### Source data
========
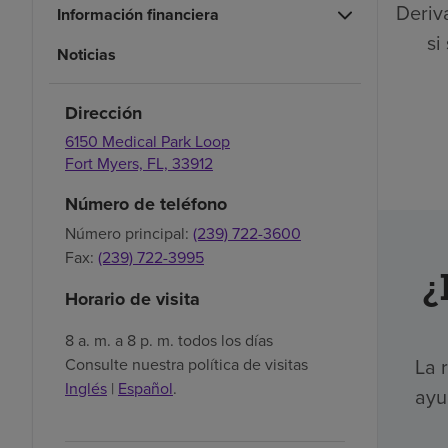
Deriva
Información financiera
si
Noticias
Dirección
6150 Medical Park Loop
Fort Myers,
FL,
33912
Número de teléfono
Número principal:
(239) 722-3600
Fax:
(239) 722-3995
¿
Horario de visita
8 a. m. a 8 p. m. todos los días
La 
Consulte nuestra política de visitas
Inglés
|
Español
.
ayu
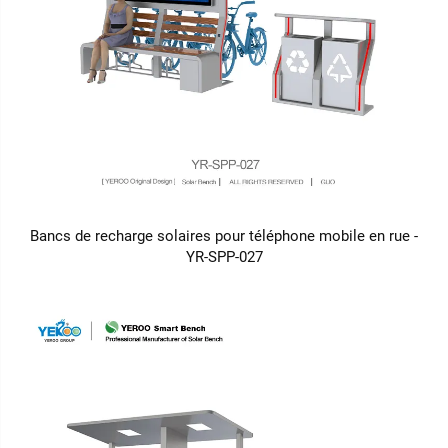
Bancs de recharge solaires pour téléphone mobile en rue -
YR-SPP-027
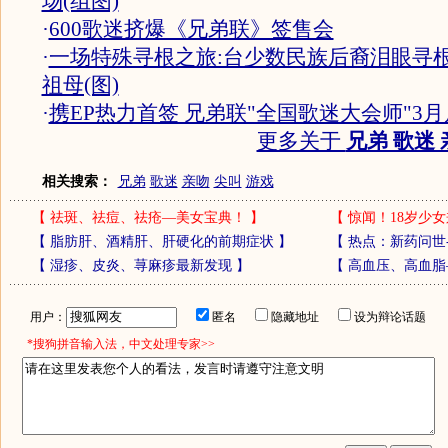
场(组图)
·
600歌迷挤爆《兄弟联》签售会
·
一场特殊寻根之旅:台少数民族后裔泪眼寻
祖母(图)
·
携EP热力首签 兄弟联"全国歌迷大会师"3
更多关于
兄弟 歌迷 
相关搜索：
兄弟
歌迷
亲吻
尖叫
游戏
【
祛斑、祛痘、祛疮—美女宝典！
】
【
惊闻！18岁少女
【
脂肪肝、酒精肝、肝硬化的前期症状
】
【
热点：新药问世
【
湿疹、皮炎、荨麻疹最新发现
】
【
高血压、高血脂
用户：
匿名
隐藏地址
设为辩论话题
*搜狗拼音输入法，中文处理专家>>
========
### Exercise directions
What lines above contain the word "Número"? Please copy each one.

### Answer box
Número de teléfono
Número principal:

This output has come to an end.